Engineering Contradictions & Design Principles
Engineering Contradiction Analysis
1Speed
If content is rapidly disseminated across communication networks, then the spread speed and reach of content is improved, but the ability to verify authenticity and accuracy deteriorates
Solution Approach 1:
The system performs preliminary analysis of content characteristics, source reliability, and propagation patterns before content is widely disseminated. By pre-computing trust scores and authenticity indicators, the system enables rapid verification during dissemination without slowing down the content spread, thus maintaining both speed and verification accuracy
Solution Approach 2:
The patent introduces an intermediary verification system that acts as a mediator between content sources and dissemination networks. This intermediary layer analyzes content authenticity independently, providing verification signals that enable fast dissemination while maintaining accuracy through a dedicated verification component rather than bottlenecking the entire dissemination process
2Measurement precision
If manual verification of content authenticity is performed, then the accuracy of content verification is improved, but the cost and time required for verification increases
Solution Approach 1:
The system enables content sources and dissemination nodes to perform self-verification by embedding authenticity metadata and trust indicators directly in the content stream. Each node can independently verify content authenticity using pre-established criteria and algorithms, eliminating the need for centralized manual verification while maintaining high accuracy and reducing time delays
Solution Approach 2:
The patent replaces manual human verification with automated computational algorithms that analyze content characteristics, source history, and propagation patterns. This substitution of mechanical human judgment with automated systems dramatically reduces verification time while maintaining or improving accuracy through consistent application of verification criteria across all content
3Quantity of substance
If fake content is allowed to spread, then the quantity and diversity of content is improved, but the credibility of content providers and networks deteriorates
Solution Approach 1:
The system applies different quality standards and verification levels to different content sources and types. Rather than uniformly restricting all content, the system allows high-volume dissemination of content from verified reliable sources while applying stricter scrutiny to content from unverified sources.

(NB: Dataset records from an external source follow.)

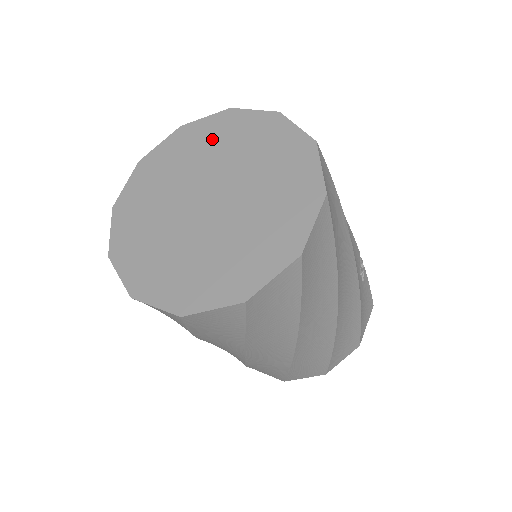
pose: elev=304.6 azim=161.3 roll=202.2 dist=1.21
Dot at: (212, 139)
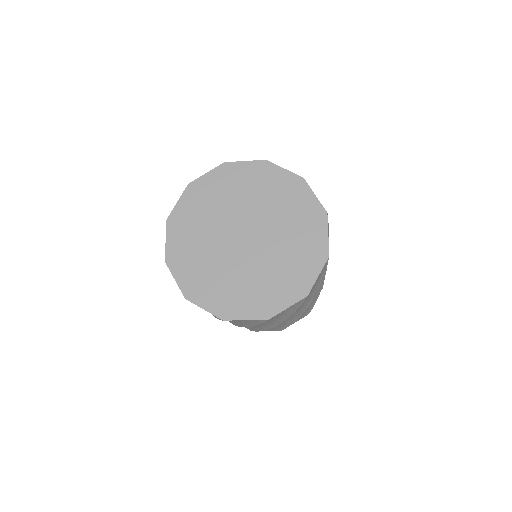
Dot at: (201, 208)
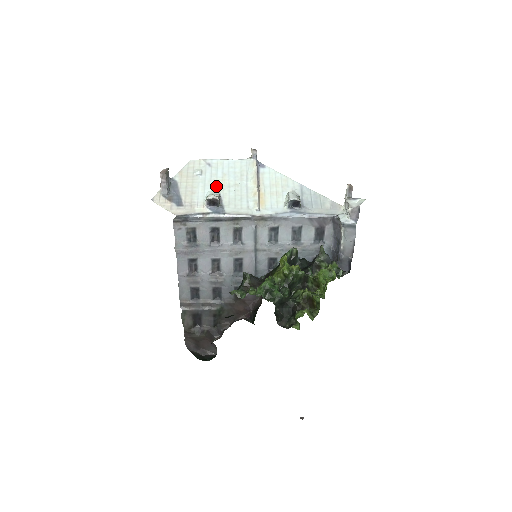
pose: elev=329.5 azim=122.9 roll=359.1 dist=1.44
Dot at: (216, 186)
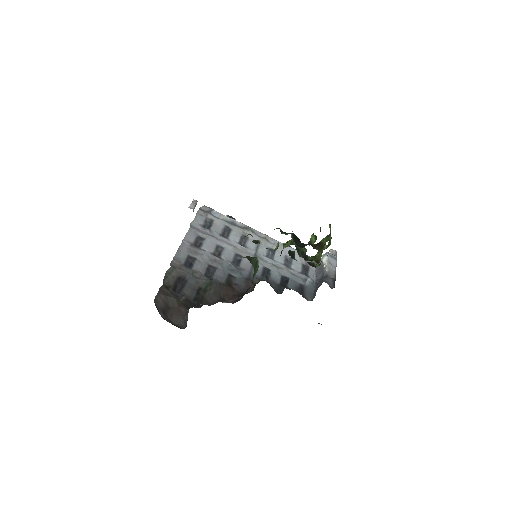
Dot at: occluded
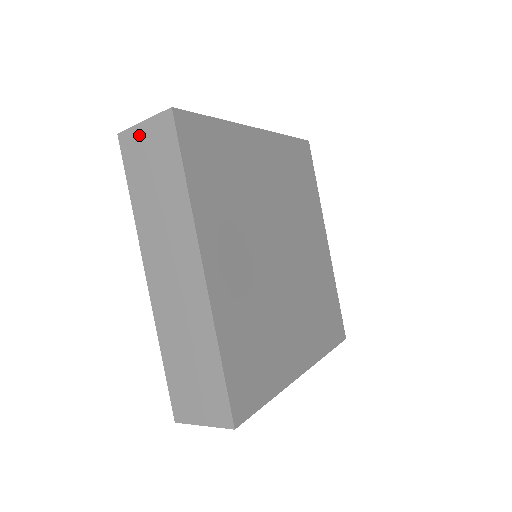
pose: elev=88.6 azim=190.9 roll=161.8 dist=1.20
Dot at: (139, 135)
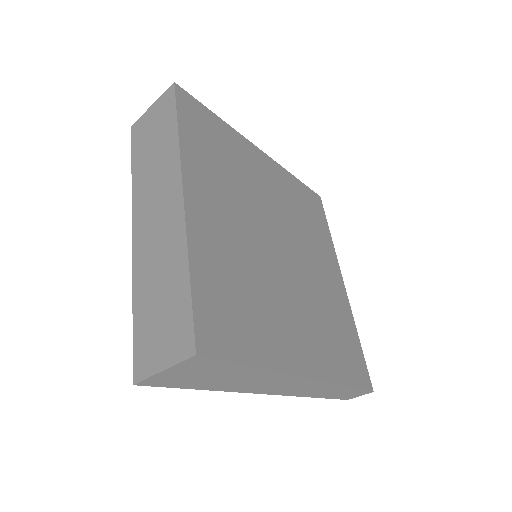
Dot at: (147, 117)
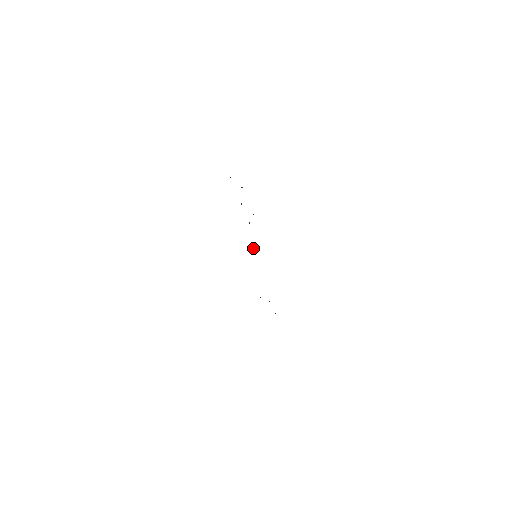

This local differentiation maintains overall content volume and diversity while protecting credibility by selectively managing fake content based on source reliability
Data Source
AI summary
Aspects of the subject disclosure may include, for example, receiving data associated with a video, applying the data to a machine learning model to obtain a prediction regarding an accuracy of an assertion included in the video, responsive to the prediction indicating that the assertion is accurate, transmitting the video to a processing system including a processor, and responsive to the prediction indicating that the assertion in inaccurate, preventing a transmission of the video to the processing system. Other embodiments are disclosed.